– Пять.
Сделав глоток, Ран зажал рот рукой. Ко вкусу гнилого мяса прибавилась затхлость, как если бы он отпил застоявшейся воды.
– Ше… – мальчик смог произнести только первые буквы.
– Чью кровь отведал, будет тем, – голос у девушки был легкий и нежный, но он, казалось, прикрывает что-то страшное, гнетущие.
– Семь.
За такое блеяние отец тоже мог наказать, ведь второй наследник дома не имеет права быть жалким. Ран старался, но страх пережимал легкие, а противный вкус еще стоял во рту, и говорить совсем, совсем не хотелось и не получалось.
– В-в-восемь, – выдавил он.
– Громче, – в голосе отца послышался нажим, он прозвучал ближе.
Пальцы девушки коснулись лба: они были горячими и липкими.
– Чьей кровью помазан, будет служить тому.
– Девять, – почти выкрикнул Ран, резко выпрямившись. Одной рукой он продолжал сжимать миску, но вторую сунул между поясницей и спинкой стула – только бы скрыть дрожь.
Сделалось тихо, как-то по-особому тихо, как бывает, когда зверье прячется от охотника, и лес оставляют всякие звуки.
– Десять! – крикнул Ран, вместе с этим открывая глаза.
На запястье отца алел порез, руки девушки были испачканы кровью. Двое из охраны смотрели на стену, по которой двигалась похожая на зверя тень. Она наливалась красным, пока не стала ослепившей вспышкой, и боль рванула грудь.
«А танцы будут?» – спросил зверь.
«Надеюсь, нет», – откликнулся Ран, сползая с кровати. Кошмар преследовал его с восьми лет, год за годом и почти что ночь за ночью, но уже давно перестал волновать. Сбывшихся кошмаров не боятся.
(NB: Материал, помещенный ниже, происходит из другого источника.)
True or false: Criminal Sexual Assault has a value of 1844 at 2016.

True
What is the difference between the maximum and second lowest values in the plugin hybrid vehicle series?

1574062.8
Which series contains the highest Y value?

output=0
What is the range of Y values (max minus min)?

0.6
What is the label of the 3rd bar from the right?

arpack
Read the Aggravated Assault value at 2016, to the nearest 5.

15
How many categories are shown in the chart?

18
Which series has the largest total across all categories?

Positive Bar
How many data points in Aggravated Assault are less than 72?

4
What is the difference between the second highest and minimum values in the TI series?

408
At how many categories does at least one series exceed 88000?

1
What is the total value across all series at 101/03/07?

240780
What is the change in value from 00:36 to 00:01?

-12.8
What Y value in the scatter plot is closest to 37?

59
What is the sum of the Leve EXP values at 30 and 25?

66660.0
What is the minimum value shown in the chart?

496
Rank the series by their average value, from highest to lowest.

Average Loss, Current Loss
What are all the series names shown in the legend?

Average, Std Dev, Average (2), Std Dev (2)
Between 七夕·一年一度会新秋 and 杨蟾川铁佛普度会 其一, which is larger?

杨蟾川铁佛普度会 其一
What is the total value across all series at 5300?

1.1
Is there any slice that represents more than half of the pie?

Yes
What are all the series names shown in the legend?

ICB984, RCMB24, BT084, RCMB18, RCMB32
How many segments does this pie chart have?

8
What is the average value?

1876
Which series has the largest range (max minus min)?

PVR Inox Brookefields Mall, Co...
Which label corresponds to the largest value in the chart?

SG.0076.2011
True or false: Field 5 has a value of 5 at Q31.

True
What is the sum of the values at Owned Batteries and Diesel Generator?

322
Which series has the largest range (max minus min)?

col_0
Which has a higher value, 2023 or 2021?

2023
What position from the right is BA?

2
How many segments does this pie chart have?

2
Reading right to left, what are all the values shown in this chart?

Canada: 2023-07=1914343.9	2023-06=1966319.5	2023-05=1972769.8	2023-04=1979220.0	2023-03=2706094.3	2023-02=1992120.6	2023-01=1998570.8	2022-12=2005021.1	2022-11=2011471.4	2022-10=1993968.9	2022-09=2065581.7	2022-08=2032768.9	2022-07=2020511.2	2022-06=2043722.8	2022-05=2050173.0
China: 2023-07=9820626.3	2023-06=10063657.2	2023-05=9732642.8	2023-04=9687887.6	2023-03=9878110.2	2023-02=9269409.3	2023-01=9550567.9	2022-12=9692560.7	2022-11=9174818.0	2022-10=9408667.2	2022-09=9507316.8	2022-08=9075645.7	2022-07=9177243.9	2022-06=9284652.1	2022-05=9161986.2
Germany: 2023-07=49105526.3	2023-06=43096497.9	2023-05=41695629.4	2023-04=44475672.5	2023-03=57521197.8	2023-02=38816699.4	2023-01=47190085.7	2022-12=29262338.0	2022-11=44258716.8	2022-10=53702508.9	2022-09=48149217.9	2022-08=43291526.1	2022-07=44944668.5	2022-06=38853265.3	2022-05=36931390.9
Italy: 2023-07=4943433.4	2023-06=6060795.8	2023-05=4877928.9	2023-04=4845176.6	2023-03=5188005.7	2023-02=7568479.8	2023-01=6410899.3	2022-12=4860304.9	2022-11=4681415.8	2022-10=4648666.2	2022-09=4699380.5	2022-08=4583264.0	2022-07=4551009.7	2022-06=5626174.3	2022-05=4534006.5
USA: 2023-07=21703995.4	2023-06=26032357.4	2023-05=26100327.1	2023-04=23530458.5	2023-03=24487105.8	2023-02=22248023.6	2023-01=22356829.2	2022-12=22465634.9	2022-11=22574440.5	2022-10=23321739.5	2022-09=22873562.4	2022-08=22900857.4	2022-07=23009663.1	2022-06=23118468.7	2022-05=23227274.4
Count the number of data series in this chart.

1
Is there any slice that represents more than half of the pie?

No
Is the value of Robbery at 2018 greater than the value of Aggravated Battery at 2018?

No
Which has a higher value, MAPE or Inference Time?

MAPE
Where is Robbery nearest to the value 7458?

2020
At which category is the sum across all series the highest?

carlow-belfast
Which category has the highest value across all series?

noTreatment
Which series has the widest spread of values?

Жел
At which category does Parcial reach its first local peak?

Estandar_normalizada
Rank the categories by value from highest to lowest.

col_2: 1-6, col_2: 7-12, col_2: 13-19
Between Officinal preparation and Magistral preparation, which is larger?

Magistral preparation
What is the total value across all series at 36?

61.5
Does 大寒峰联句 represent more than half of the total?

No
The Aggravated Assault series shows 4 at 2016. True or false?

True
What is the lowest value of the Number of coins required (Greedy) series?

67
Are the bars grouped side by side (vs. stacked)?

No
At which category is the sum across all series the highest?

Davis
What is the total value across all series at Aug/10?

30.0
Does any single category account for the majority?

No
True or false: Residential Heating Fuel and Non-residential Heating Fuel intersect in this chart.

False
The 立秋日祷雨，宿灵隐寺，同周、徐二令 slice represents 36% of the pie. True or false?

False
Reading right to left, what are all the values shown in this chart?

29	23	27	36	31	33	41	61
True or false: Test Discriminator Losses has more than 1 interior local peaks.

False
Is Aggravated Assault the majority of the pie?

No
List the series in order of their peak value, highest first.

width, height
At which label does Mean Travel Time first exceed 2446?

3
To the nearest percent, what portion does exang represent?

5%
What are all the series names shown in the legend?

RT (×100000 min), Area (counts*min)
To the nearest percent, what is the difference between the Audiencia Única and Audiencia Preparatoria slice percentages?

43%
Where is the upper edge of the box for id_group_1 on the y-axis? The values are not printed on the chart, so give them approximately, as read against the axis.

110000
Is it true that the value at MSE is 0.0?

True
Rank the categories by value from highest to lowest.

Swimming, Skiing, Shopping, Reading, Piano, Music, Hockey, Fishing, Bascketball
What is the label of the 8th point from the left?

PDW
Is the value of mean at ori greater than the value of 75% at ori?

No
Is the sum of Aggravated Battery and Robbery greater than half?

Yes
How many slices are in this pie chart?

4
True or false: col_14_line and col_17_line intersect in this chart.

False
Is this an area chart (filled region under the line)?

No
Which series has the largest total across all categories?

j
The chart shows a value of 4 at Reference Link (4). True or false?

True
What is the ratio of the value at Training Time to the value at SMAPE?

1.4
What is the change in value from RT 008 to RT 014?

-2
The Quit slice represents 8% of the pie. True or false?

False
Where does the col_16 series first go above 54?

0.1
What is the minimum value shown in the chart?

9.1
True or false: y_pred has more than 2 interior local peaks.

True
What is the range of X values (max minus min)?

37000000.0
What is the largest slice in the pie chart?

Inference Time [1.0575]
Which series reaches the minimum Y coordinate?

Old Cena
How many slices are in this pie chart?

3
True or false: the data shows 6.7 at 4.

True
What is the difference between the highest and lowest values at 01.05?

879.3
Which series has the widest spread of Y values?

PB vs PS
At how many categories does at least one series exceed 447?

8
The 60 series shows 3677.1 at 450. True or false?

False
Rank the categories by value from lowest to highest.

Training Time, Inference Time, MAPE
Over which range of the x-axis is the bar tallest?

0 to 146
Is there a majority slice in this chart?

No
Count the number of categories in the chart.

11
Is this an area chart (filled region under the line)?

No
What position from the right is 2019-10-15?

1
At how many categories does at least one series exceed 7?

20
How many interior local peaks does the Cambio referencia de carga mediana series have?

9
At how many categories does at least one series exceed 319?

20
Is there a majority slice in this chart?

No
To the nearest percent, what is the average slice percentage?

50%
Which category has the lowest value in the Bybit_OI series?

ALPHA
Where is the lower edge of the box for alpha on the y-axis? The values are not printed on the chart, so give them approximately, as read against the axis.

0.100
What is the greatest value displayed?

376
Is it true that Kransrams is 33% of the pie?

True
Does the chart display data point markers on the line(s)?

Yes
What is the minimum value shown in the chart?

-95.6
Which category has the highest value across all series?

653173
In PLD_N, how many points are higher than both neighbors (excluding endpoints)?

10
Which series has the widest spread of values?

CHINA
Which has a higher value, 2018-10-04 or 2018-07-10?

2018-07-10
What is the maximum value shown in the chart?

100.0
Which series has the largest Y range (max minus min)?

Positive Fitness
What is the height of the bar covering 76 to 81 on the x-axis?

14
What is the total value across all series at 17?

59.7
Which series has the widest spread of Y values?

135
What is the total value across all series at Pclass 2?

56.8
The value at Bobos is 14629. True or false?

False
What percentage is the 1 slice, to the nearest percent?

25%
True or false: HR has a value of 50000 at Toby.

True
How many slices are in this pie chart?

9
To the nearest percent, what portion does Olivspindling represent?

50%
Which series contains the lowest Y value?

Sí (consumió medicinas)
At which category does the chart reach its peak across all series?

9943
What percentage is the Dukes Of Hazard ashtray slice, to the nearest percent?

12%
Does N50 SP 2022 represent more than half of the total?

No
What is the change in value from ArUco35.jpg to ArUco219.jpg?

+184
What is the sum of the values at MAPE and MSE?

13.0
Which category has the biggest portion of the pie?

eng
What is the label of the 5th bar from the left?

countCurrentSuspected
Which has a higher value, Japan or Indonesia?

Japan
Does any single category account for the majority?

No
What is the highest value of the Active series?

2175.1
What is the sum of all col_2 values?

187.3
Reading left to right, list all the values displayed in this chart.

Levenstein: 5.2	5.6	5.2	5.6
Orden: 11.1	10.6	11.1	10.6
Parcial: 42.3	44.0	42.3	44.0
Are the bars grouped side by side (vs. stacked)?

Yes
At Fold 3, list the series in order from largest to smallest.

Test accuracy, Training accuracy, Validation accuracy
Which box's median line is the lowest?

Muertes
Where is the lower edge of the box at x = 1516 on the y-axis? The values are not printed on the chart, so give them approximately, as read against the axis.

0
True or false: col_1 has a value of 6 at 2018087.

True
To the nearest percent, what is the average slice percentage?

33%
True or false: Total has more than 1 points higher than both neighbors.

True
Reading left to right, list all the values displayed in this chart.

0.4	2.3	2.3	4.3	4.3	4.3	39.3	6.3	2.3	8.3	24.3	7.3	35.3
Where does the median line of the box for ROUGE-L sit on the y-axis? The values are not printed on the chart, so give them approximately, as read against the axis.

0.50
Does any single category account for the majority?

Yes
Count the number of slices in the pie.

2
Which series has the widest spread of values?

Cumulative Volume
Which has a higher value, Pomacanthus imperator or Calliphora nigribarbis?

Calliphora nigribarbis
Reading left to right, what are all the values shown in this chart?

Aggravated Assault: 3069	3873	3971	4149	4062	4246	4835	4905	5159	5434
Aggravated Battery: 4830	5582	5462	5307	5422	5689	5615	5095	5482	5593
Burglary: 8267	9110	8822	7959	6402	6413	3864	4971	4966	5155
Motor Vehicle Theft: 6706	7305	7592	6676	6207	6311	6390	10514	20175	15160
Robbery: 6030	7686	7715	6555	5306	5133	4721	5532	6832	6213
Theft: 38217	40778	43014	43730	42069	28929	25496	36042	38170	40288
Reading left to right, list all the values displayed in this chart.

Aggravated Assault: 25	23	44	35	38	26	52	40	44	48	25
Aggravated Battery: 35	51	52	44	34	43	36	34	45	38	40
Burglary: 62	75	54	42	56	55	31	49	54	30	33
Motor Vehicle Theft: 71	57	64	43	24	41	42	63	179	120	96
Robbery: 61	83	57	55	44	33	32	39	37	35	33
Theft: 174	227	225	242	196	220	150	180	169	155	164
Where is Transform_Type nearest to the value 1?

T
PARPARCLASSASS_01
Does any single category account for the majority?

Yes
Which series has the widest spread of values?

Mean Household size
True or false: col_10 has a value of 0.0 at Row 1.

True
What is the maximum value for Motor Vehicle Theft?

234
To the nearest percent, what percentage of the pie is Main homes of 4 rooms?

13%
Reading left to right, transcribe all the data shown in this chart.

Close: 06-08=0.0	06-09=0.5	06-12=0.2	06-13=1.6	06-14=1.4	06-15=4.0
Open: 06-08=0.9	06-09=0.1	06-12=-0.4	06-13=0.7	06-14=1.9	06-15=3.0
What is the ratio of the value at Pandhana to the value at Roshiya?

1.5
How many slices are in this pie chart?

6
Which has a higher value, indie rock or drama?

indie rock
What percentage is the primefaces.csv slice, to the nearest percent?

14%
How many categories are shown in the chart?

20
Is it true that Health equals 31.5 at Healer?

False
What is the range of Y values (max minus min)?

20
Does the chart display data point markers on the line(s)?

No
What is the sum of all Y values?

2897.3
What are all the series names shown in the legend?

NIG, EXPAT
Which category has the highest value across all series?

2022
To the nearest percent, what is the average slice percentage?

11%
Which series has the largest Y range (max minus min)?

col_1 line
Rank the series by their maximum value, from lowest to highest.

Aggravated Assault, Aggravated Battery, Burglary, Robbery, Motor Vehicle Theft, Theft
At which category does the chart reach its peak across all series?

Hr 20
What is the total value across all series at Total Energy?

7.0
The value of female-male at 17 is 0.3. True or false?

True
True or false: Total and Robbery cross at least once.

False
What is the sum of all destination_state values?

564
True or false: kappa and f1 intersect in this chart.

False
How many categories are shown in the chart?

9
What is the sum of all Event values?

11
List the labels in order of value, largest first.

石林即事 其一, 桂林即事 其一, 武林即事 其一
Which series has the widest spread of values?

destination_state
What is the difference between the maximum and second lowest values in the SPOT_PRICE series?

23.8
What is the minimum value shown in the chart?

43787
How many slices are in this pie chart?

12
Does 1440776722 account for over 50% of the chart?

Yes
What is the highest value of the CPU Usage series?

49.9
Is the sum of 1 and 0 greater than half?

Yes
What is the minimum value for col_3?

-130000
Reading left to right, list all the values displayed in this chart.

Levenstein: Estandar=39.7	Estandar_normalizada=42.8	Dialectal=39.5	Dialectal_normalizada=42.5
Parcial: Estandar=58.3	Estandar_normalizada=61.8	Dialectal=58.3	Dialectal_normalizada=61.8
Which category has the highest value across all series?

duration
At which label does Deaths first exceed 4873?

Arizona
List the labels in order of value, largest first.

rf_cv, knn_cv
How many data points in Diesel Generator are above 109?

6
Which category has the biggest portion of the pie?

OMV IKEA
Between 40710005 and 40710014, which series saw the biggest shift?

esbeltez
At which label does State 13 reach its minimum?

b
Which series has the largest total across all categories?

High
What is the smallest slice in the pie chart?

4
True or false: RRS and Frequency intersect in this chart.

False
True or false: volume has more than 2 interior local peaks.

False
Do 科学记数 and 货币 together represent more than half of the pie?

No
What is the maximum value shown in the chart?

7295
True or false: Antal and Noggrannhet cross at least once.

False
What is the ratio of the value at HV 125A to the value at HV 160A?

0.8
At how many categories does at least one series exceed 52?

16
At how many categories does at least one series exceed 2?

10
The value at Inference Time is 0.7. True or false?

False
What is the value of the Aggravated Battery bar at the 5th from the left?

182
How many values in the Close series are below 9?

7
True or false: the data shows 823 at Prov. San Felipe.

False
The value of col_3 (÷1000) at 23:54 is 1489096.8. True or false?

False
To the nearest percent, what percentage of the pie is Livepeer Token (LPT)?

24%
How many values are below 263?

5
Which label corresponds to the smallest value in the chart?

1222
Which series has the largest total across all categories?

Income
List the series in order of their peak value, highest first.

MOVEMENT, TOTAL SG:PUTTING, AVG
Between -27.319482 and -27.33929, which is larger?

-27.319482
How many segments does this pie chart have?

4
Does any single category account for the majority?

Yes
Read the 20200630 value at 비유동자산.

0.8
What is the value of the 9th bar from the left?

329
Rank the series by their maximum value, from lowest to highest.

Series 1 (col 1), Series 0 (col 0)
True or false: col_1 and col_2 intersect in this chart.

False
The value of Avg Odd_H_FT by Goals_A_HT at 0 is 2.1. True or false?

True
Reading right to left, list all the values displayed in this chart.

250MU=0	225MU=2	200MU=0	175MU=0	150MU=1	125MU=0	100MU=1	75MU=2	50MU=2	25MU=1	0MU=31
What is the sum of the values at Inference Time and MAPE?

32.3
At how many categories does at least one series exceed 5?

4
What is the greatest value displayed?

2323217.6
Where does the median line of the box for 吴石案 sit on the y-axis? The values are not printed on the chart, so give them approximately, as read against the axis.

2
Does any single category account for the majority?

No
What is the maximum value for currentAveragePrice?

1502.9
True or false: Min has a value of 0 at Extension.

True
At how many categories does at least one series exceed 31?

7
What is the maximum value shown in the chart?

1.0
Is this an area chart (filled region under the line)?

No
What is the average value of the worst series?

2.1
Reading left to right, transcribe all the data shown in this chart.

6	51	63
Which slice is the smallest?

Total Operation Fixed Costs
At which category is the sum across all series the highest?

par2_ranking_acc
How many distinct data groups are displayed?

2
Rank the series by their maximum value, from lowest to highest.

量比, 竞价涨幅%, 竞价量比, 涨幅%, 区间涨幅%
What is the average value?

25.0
«Жаль». – Зверь скалился и ходил кругами. Танцами он называл интересное ему: спор, перепалку, драку и даже бойню. Себя он считал опытным танцором и мечтал вальсировать едва ли не всю жизнь.
Зверя звали Первый, а иногда – Второй. Настоящим зверем он не был, не мог ни ходить кругами, ни скалиться и жил только внутри Рана. Таким проклятьем он владел уже тринадцать лет, с тех пор как стараниями отца в него засунули чужую душу.
Вернее всего говорили шепчущиеся за спиной: «Эй, смотри, это тот ублюдок, внутри которого живет какая-то тварь». На звание «ублюдка» Ран плевал, а вот Первый за «тварь» рычал и скалился. Второй только смотрел свысока, но все подмечал, а мог бы – записал, чтобы потом воздать по заслугам.
Зверем Рана был дух, с которым он делил тело, но уступал контроль, когда нуждался в магии. Тот помнил последние жизни и говорил разными голосами, олицетворяющими их. У них даже было подобие семьи: мудрый и ответственный отец, вдумчивый старший сын и младший – без ума и тормозов, но с бешенством и силой. Плохо разве, когда в настоящей семье чертов беспорядок?